Figure 2: Models trained with a text-to-image prior (Kandinsky, Karlo) exhibit higher quality and diversity under hierarchical compute sharing than those without such priors (Stable Diffusion, Stable UnCLIP).

Quantitative and Qualitative Results

Empirical evaluation across diverse datasets (GenAI Bench, Prompt Template, Animals, Style Variations) demonstrates substantial compute savings—ranging from 50% to 74%—while maintaining or improving image quality as measured by VQA Score. Notably, for fixed compute budgets, the hierarchical approach outperforms standard diffusion, achieving higher VQA scores with fewer steps. For fixed quality targets, the method consistently saves compute across datasets.

Figure 3: Generation quality (VQA Score) at fixed compute budgets, showing that hierarchical sharing achieves higher scores than standard diffusion for the same or lower compute.

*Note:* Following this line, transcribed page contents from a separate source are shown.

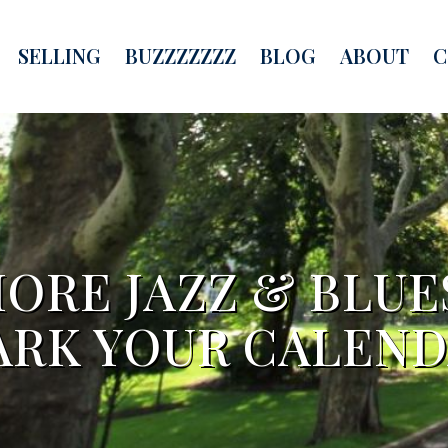
SELLING
BUZZZZZZZ
BLOG
ABOUT
C
HORE JAZZ & BLU
RK YOUR CALEN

Qualitative comparisons further illustrate that, under constrained compute, the method produces sharper, more detailed images than standard diffusion, which tends to over-smooth outputs when steps are reduced.

Applications

The approach is applicable to a range of practical scenarios:

Style Variation Generation: Efficiently synthesizing stylistic variants of a base prompt, saving up to 74% compute.
Virtual Try-On: Generating accessory variations for a subject, with 65.3% compute savings.
Subject Variation: Producing large sets of subject-specific images with up to 76% savings.
Figure 4: Virtual try-on application, generating 16 accessory variations for a subject with significant compute savings.

Ablations and Limitations

Ablation studies confirm the necessity of semantic clustering: random clustering yields negligible savings. The method's effectiveness is contingent on the underlying model's denoising dynamics; models with early detail emergence (e.g., SD 1.5, FLUX) offer only moderate savings. The approach is best suited for large or homogeneous prompt sets; efficiency diminishes for small, highly diverse sets.

Figure 5: Visualization of the de-noised mean embedding and its children, illustrating the semantic mixture captured by higher-level nodes.

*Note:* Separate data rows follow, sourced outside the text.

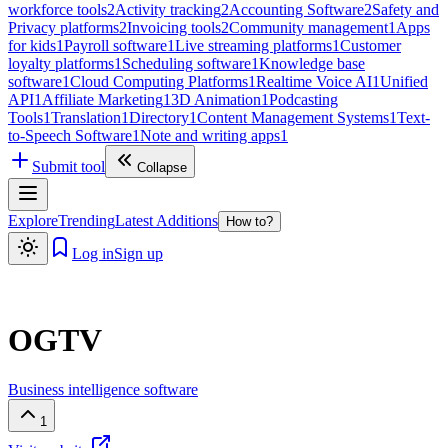
workforce tools
2
Activity tracking
2
Accounting Software
2
Safety and
Privacy platforms
2
Invoicing tools
2
Community management
1
Apps
for kids
1
Payroll software
1
Live streaming platforms
1
Customer
loyalty platforms
1
Scheduling software
1
Knowledge base
software
1
Cloud Computing Platforms
1
Realtime Voice AI
1
Unified
API
1
Affiliate Marketing
1
3D Animation
1
Podcasting
Tools
1
Translation
1
Directory
1
Content Management Systems
1
Text-
to-Speech Software
1
Note and writing apps
1
Submit tool
Collapse
Explore
Trending
Latest Additions
How to?
Log in
Sign up
OGTV
Business intelligence software
1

Theoretical and Practical Implications

The hierarchical reuse of computation introduces a new axis of efficiency for generative models, orthogonal to per-inference acceleration. It exploits the statistical correlation of low-frequency image content across prompts, aligning with the coarse-to-fine generative process. The method is fully compatible with existing pipelines, requires no retraining, and scales favorably with prompt set size ( $O(\log N)$ complexity for balanced trees).

Practically, this enables more sustainable deployment of diffusion models, reducing energy consumption and environmental impact for batch generation tasks. Theoretically, it suggests that embedding space structure and denoising schedule design can be further optimized for multi-prompt efficiency.

Future Directions

Potential extensions include adapting the approach to autoregressive models with coarse-to-fine generation (e.g., VAR), exploring non-linear mappings for embedding specialization, and integrating prompt expansion tools for dynamic multi-prompt workflows. Further research may investigate embedding tree construction strategies that account for downstream visual diversity or user intent.

Conclusion

This work presents a method for efficient multi-prompt image generation in text-to-image diffusion models by reusing computation via hierarchical embedding trees. The approach achieves substantial compute savings while preserving or enhancing image quality, particularly for models trained with text-to-image priors. It offers a practical solution for scalable, sustainable generative workflows and opens avenues for further research in multi-prompt optimization and model design.